Written task:
Copy each line of the material below word for word, leaving out the pictures.

Data to process:
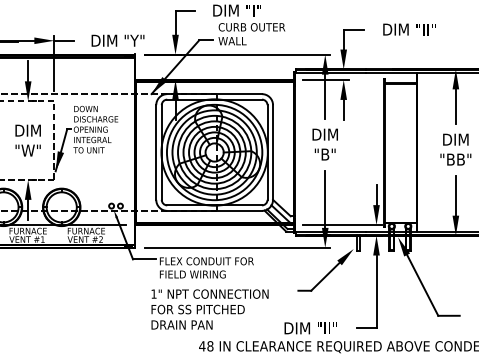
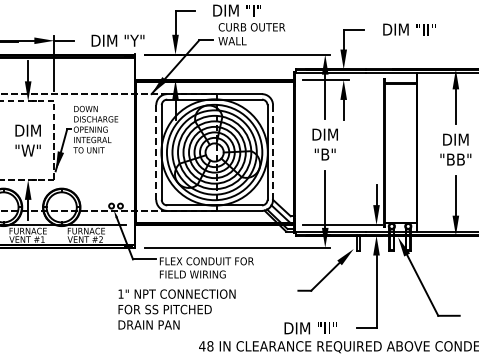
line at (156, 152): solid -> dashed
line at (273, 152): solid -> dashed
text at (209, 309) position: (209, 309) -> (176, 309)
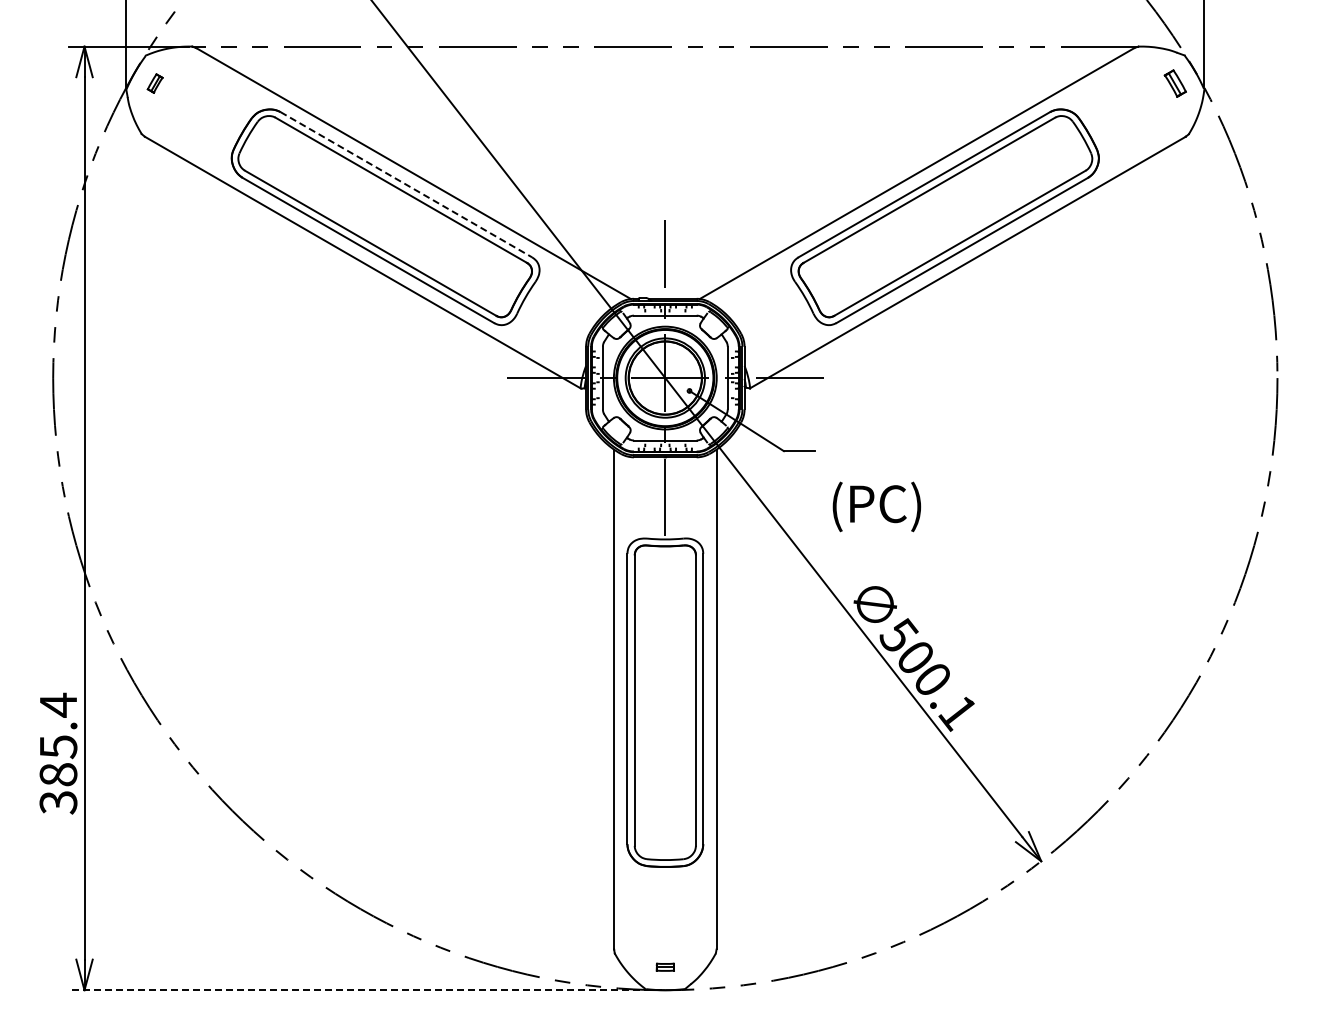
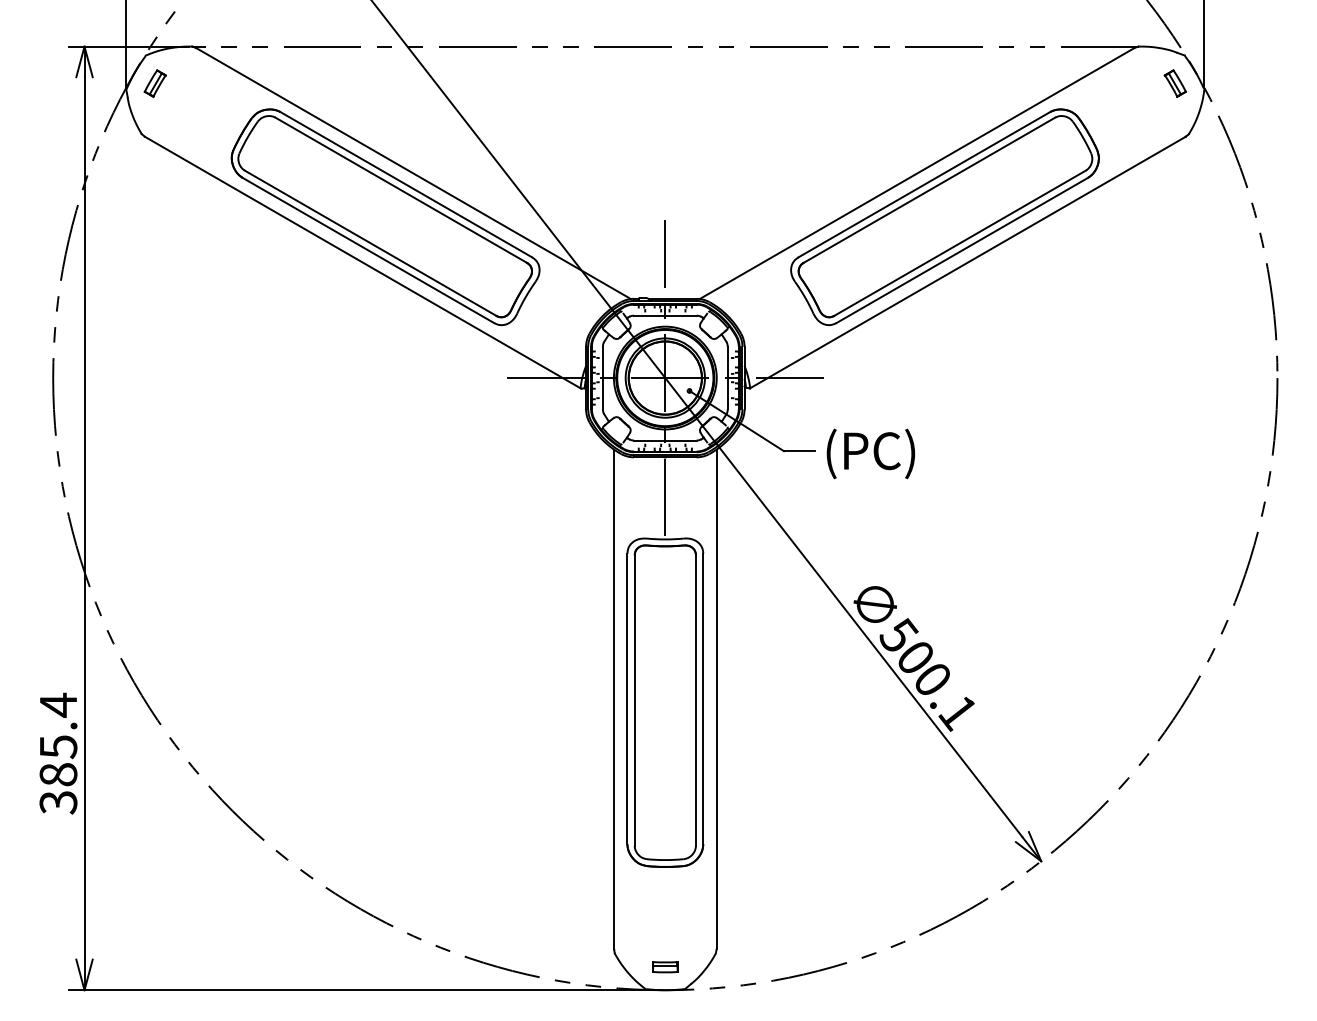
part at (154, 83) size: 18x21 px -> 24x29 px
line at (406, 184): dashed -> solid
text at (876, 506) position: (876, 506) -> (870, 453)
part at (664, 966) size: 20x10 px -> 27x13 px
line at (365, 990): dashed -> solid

Response to the task:
line at (156, 152): solid -> dashed
line at (273, 152): solid -> dashed
text at (209, 309) position: (209, 309) -> (176, 309)
part at (154, 83) size: 18x21 px -> 24x29 px
line at (406, 184): dashed -> solid
text at (876, 506) position: (876, 506) -> (870, 453)
part at (664, 966) size: 20x10 px -> 27x13 px
line at (365, 990): dashed -> solid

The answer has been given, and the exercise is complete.